Something we monitor is replication lag, which is almost entirely based on the size of the replication logs. If they grow "too large", a low-level warning is produced. A warning of this type results in a message being posted to our IRC channel and an email being sent, but it will never generate a page. It's the kind of thing that we look at and action every now and again, and as noted it's a fairly rare event under normal operation.
There is however one time where that warning can occur yet not be a problem, and that's when users are being moved around a lot. User moves are done via the replication system, and when you're doing a lot of them at once it can generate a lot of replication log traffic, sometimes causing replication to lag significantly for short periods of time. Something we've been doing for the last few months is redesigning our disk layout into something much easier to reason about and work with, and that has required a lot of moves. This particular warning has not been as uncommon as it should have been recently, leading to the situation where we've started ignoring it.
Obviously this is a dangerous place to be. I recognise how bad that sounds - "system warnings were ignored" - but this is what happens when you have a warning that doesn't quite match up with the importance of the situation. Think of it like the fuel light on your car. It needs to be calibrated to come on at just the right time. Too late, and you run out of fuel before you can refill. Too early, and you start to learn that it isn't really a problem; you won't run out of fuel for ages. At that point you might as well not have the light at all. It's not a perfect analogy, but it's instructive.
So far we haven't figured out the original cause of the filesystem corruption (we suspect a hardware failure that isn't visible to our normal tools) that led to the crash. But that's not quite the point. Had appropriate action been taken when the replication lag was first noticed, we would have had fully up-to-date replicas at failover, and this entire situation would have been little more then a ten-minute outage and me being a little tired for the day.
Obviously, we have a few things to do out of this!
- The replication lag monitor needs to be able to send a page whethings are getting bad.
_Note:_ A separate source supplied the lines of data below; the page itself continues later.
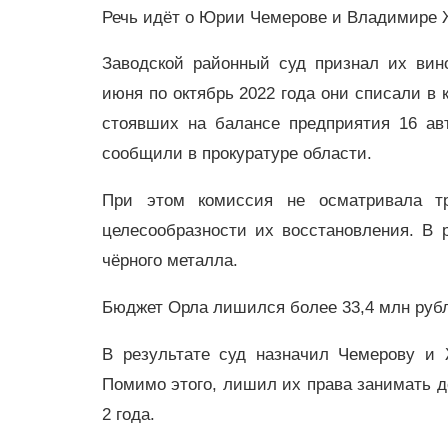
Речь идёт о Юрии Чемерове и Владимире 
Заводской районный суд признал их вин
июня по октябрь 2022 года они списали в 
стоявших на балансе предприятия 16 ав
сообщили в прокуратуре области.
При этом комиссия не осматривала тр
целесообразности их восстановления. В 
чёрного металла.
Бюджет Орла лишился более 33,4 млн рубл
В результате суд назначил Чемерову и 
Помимо этого, лишил их права занимать д
2 года.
Our current thinking is that it should page if it doesn't have a least one replica less than five minutes behind.
- It also needs to understand that there are other things that can cause lag and compensate, which means it needs to know what user move operations are in progress. That said, replication falling behind is always a little dangerous, so we might be better to somehow change the way moves happen so that we always have at least one viable replica at all times. We'll need to consider this in more detail.
- We need to make the replication system able to cope with hard replication failures. One idea we're currently considering is to put failed replication events into another logfile, and come back to them once the main log is empty. This needs a bit of thought, particularly around the consequences of operations being applied out-of-order.
- We need to fix the renaming bug. Having a last-ditch protection against replication problems is great, but even better than handling problems is avoiding them in the first place.
It's now 13 hours since the problem was fully understood and recovery began. We believe that most if not all missing mail and broken accounts have been repaired. If you were unfortunate enough to be affected and you're still seeing problems, please contact support.
We are very sorry for this outage. We understand how important your email is and how much it affects you when it's unavailable. We're proud of our track record on reliabilty but we know we've dropped the ball on this one. To our new users, who are the ones most likely affected by this outage, we understand very well how this makes us look. We're working hard to get the situation resolved and to restore your trust. Thank you all for your patience and understanding.